TESTO DI LETTURA:
"""
Contrattazione e partecipazione
DOI: 10.1401/9788815374950/c3
3. La spinta al rinnovamento dell’élite operaia e sindacale: la collaborazione produttivistica
Alle origini, e per un periodo abbastanza lungo,
l’accordo del ’58 apre un dialogo triangolare: «Direzione-Personale-Sindacato», nel
presupposto che l’interlocutore della direzione non può essere unitario perché tra
personale e sindacato non esiste identità reale. L’assenza della CGIL, che a
quell’epoca veniva comunemente considerata l’organizzazione sindacale politicizzata
e demagogica per eccellenza, se poteva tradursi in un vantaggio (per questa, come
per qualunque altra impresa), non spostava il problema. Infatti, le ideologie ‒ e
quelle sindacali non fanno eccezione ‒ hanno una vita propria. Possono essere in
ritardo rispetto alla prassi e i lavoratori rischiano di pensare i loro fini
mediante ideologie superate. L’aspirazione, pertanto, era quella di costringere i
sindacati a rendersi conto che le condotte pratiche degli individui possono cambiare
prima delle idee e, quindi, ad usare un linguaggio aderente alla esperienza
modificata del «personale»: il che aiuta a comprendere perché
l’istituzionalizzazione di un rapporto diretto tra imprenditore e
lavoratori non sia stata impiegata in funzione antisindacale. Il
progetto, come è evidente, è più ambizioso di quello comunemente perseguito dalle
screditate tecniche di human relations. Non si tratta, infatti,
di annullare il ruolo del sindacato, ma di inserirlo nella logica aziendale
massimizzando i benefici da ciò ricavabili e nel contempo minimizzando le tensioni
con le strutture d’autorità preesistenti senza però soffocarle nella misura in cui
il conflitto, per tipo e intensità, può essere convertito in un fatto positivo per
lo stesso funzionamento interno dell’impresa.
"""
(Immagini di pose umane con coordinate)
"""
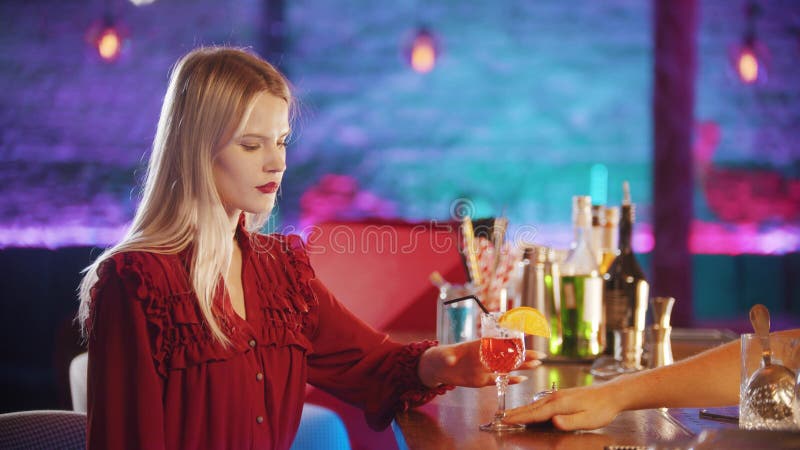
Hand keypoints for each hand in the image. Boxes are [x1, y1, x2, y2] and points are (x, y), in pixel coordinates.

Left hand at [417, 340, 542, 387]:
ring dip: (521, 366)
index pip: (498, 342)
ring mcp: (484, 369)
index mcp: (477, 347)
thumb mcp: (443, 355)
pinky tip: (521, 379)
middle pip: (508, 355)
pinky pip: (497, 381)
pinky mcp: (481, 380)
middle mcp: (484, 357)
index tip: (525, 338)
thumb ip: (448, 357)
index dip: (512, 340)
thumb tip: (450, 359)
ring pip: (507, 368)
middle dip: (524, 355)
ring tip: (536, 364)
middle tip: (540, 355)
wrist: (437, 368)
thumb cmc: (440, 356)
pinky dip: (509, 381)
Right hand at [503, 382, 622, 430]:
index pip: (536, 413)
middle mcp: (556, 397)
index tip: (506, 420)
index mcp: (560, 404)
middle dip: (516, 412)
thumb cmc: (602, 408)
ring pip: (535, 403)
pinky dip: (531, 406)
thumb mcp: (588, 420)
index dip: (520, 418)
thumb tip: (553, 422)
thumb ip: (570, 422)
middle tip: (501, 417)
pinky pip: (541, 402)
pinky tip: (530, 409)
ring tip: (511, 413)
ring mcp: (558, 395)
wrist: (611, 393)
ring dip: (522, 409)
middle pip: (531, 407)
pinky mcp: (562, 395)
"""
ESERCIZI DA SVOLGERE:
• a. Rispondi alle seguenti domande sul testo sull'accordo del ’58.
(i) Quale tipo di dialogo apre l'accordo del ’58?
(ii) Come veniva comunemente considerata la CGIL a quell'epoca?
(iii) Rispetto a quali tecniche il progetto viene definito più ambizioso?
• b. Prosegui il testo sull'accordo del ’58 dopo la frase con cui termina.

RISPOSTE AI COMPITI:
• a.
(i) Un dialogo triangolare: «Direzione-Personale-Sindacato».
(ii) Come l'organizzazione sindacale politicizzata e demagogica per eccellenza.
(iii) Rispetto alle screditate tecniche di human relations.

• b.
Il problema fondamentale da risolvere era perciò
quello di affrontare lo sforzo e il costo di una missione¶{p. 54}
pedagogica tendente a porre le basi culturali minime per avviare, con qualche
probabilità di successo, un dialogo con i lavoratori. Occorre però associare il
sindacato a questa missione: è il modo più diretto per sensibilizzarlo ad un
problema di cui non vede la necessità, benché da esso dipenda il suo «rafforzamento»
[1]
o, qualora ne abbia già (come la CISL) chiara coscienza, per aiutarlo
concretamente nel tentativo di superare concezioni legate a vecchie situazioni
culturali e politiche (di cui la CGIL sarebbe la più compiuta espressione). Sotto
questo profilo, pertanto, giustamente la CM apparirà a un suo esperto (e
spregiudicato) osservatore come «uno strumento che si può parificare ad una scuola
attiva per analfabeti socioculturali»
[2]
, da cui ci si attende la formazione di una moderna «classe dirigente
sindacale intermedia»
[3]
.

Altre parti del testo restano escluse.